Unwholesome diet and the absence of linen seem to have encouraged leprosy, which was probably a disease of Eastern origin. In 1179 the Lateran Council decreed that lepers should keep apart, and have churches and churchyards of their own. It was therefore natural to build hospitals for lepers outside large towns. King Henry II., for the health of the souls of his grandfather and grandmother, granted the poor lepers a second 60s. each to be paid yearly at the feast of St. Michael, and 30s. more out of his Surrey rents to buy them lights. He also confirmed to them the grant of a church at Feltham, near Hounslow. In Henry III.’s reign, Pope Alexander IV. issued a bull to confirm these privileges. Edward I. granted the hospital two charters in 1300 and 1303; and in Edward II.’s reign so many estates were granted to it that it became very rich. Edward III. made St. Giles a cell of Burton St. Lazar in Leicestershire. This annexation led to quarrels, and to armed resistance against the visitations of Robert Archbishop of Canterbury. In this reign the great plague broke out, and the king commanded the wards of the city to issue proclamations and remove all lepers. It is strange that St. Giles’s should have been the resort of pariahs from the very beginning.
Burton St. Lazar (a manor sold in 1828 for £30,000) is still celebrated for its cheeses. It remained a flourishing hospital from the reign of Stephen till Henry VIII. suppressed it. St. Giles’s sank in importance after this absorption, and finally fell in 1537 with its larger brother. By a deed of exchange the greedy king obtained forty-eight acres of land, some marshes, and two inns. Six years after the king gave St. Giles’s to John Dudley, Viscount Lisle, High Admiral of England, who fitted up the principal part of the hospital for his own residence. Two years after Lord Lisle sold the manor to Wymond Carew, Esq. The mansion was situated westward of the church and facing it. It was afterwards occupied by the celebrated Alice, Duchess of Dudley, who died there in the reign of Charles II., aged ninety. This house was subsequently the residence of Lord Wharton. It divided Lloyd’s Court from Denmark Street.

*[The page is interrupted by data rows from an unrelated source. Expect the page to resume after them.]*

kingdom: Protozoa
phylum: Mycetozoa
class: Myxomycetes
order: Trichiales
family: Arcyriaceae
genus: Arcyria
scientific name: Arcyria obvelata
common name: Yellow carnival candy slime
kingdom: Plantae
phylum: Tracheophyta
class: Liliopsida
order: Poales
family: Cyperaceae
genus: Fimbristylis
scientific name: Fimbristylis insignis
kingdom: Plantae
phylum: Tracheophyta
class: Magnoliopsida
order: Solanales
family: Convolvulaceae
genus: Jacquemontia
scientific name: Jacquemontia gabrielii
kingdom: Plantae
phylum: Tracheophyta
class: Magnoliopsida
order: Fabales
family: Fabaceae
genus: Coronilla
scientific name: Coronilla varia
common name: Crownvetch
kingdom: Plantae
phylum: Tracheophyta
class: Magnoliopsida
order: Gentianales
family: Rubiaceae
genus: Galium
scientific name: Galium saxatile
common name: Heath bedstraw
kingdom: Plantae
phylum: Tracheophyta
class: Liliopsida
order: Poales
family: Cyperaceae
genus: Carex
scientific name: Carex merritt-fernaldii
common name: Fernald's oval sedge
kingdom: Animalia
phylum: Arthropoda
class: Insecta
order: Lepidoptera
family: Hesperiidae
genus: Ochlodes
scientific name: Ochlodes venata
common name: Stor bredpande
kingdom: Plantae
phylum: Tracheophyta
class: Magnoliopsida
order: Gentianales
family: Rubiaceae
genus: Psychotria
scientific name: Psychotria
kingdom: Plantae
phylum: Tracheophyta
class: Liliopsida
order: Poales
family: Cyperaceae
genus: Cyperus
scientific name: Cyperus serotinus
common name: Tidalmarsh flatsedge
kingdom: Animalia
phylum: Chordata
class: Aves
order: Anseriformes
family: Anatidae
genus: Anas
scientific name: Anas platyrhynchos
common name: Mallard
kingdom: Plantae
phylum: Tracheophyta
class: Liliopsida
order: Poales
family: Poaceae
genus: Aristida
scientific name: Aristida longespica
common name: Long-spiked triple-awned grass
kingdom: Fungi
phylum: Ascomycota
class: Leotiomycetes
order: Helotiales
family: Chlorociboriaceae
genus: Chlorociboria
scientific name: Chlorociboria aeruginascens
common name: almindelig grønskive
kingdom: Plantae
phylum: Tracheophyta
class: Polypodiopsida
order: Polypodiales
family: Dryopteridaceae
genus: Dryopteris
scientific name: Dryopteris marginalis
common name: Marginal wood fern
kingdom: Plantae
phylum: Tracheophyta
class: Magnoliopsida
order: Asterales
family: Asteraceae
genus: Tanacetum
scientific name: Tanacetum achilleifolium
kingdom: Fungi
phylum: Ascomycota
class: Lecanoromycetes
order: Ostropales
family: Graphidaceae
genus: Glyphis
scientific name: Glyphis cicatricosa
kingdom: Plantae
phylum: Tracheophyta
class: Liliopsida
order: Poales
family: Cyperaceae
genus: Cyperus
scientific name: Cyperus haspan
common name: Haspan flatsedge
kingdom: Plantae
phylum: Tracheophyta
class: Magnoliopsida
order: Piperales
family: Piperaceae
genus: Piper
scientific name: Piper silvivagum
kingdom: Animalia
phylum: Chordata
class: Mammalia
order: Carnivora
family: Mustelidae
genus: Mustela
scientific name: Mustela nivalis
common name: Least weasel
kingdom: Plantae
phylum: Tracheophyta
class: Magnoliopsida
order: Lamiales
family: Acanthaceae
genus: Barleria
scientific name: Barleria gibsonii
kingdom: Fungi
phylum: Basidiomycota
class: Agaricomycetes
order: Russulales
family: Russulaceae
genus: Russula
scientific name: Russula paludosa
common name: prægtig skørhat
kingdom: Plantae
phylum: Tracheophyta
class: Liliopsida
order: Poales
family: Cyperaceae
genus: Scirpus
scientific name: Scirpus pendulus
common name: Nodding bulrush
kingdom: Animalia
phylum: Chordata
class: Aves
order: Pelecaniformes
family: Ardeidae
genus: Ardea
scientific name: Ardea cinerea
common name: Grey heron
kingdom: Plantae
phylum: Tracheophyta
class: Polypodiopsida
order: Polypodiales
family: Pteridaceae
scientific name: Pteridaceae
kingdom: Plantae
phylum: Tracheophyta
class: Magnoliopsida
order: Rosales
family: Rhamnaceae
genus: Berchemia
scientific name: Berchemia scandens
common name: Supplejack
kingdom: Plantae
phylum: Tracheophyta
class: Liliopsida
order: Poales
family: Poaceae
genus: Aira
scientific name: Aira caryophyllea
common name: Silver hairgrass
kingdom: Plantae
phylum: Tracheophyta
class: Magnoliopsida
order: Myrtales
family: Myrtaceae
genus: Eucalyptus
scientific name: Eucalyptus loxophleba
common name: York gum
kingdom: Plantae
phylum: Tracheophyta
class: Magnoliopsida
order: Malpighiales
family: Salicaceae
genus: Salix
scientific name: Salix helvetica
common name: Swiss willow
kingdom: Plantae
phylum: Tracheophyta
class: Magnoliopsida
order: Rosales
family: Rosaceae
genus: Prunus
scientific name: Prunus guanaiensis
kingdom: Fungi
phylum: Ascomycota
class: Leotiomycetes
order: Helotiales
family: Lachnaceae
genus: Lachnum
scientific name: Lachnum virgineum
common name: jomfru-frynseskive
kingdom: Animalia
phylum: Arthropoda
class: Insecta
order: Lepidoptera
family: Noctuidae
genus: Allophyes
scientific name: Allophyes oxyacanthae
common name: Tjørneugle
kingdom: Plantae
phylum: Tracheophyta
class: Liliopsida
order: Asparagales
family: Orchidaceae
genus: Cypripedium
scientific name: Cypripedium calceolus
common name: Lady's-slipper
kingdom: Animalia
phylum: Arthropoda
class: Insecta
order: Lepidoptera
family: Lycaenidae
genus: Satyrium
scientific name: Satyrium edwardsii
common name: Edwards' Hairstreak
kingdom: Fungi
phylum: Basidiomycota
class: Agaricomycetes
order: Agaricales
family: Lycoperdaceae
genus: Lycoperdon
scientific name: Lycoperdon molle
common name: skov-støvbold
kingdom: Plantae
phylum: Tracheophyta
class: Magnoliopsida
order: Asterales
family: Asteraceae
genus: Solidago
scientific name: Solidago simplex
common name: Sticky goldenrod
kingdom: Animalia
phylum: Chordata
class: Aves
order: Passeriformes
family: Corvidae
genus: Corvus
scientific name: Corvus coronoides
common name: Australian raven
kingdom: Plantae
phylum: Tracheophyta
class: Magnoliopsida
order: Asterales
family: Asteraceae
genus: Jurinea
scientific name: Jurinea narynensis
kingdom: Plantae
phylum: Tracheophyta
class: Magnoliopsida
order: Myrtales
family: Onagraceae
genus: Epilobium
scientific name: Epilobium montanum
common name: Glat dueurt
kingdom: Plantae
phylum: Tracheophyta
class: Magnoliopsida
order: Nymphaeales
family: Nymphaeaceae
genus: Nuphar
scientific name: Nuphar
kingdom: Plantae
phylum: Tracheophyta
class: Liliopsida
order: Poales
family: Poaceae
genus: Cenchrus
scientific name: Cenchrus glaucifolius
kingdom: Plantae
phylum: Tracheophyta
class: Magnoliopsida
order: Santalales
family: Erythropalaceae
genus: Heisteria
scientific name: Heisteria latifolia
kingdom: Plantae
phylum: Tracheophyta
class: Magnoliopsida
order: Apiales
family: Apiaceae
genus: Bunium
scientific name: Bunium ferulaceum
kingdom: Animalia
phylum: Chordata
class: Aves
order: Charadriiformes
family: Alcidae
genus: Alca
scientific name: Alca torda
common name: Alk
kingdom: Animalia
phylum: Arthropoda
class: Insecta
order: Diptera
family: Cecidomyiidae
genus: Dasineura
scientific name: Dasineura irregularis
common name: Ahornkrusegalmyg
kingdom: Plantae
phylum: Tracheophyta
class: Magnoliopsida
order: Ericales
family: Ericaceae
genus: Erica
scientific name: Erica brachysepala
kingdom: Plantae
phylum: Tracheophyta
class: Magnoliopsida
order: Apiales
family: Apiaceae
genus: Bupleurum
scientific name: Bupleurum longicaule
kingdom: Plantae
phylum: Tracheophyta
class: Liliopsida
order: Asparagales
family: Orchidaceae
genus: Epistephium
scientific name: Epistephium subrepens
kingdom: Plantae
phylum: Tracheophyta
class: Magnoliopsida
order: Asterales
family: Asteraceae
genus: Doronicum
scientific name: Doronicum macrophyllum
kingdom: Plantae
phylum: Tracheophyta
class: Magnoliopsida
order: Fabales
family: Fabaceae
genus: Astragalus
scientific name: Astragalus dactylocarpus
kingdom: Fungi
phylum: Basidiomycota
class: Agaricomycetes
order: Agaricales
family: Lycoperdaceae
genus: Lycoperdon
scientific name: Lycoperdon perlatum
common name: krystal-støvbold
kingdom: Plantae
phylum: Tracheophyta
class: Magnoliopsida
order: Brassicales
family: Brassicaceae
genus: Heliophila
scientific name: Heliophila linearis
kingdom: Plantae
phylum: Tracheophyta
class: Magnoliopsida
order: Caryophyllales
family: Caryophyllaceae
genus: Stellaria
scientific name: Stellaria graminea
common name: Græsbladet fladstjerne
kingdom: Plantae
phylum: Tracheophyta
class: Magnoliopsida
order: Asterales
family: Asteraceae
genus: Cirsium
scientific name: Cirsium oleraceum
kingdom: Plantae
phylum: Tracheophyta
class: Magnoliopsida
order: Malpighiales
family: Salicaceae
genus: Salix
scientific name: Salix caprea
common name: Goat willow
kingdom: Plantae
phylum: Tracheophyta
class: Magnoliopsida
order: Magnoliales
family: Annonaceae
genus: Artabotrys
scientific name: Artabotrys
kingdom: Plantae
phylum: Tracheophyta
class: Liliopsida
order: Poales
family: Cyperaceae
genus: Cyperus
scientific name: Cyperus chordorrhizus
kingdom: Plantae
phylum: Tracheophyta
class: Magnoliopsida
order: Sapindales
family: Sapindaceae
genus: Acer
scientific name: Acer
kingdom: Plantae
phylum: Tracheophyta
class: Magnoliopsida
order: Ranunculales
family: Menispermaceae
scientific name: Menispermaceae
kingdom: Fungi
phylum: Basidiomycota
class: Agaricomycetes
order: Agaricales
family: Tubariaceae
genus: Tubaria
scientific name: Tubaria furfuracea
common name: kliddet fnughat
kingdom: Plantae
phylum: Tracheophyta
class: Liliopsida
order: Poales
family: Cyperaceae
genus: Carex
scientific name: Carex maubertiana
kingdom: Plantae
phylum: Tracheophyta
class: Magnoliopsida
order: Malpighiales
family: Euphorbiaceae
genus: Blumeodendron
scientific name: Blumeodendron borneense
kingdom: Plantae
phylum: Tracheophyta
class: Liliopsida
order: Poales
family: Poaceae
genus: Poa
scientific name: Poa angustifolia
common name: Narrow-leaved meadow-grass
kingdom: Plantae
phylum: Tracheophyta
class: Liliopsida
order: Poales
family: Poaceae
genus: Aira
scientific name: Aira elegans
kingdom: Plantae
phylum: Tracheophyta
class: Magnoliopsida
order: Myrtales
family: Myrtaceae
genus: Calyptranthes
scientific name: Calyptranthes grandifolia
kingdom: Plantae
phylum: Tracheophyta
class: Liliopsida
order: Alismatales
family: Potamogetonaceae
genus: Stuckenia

The master’s house, “The White House,” stood on the site of Dudley Court, and was given by the duchess to the parish as a rectory-house. The wall which surrounded the hospital gardens and orchards was not entirely removed till 1639.
Early in the fourteenth century the parish of St. Giles, including the hospital inmates, numbered only one hundred inhabitants. In King John’s reign it was laid out in garden plots and cottages. In Henry III.’s reign it was a scattered country village, with a few shops and a stone cross, where the High Street now is. As far back as 1225 a blacksmith’s shop stood at the north-west end of Drury Lane, and remained there till its removal in 1575.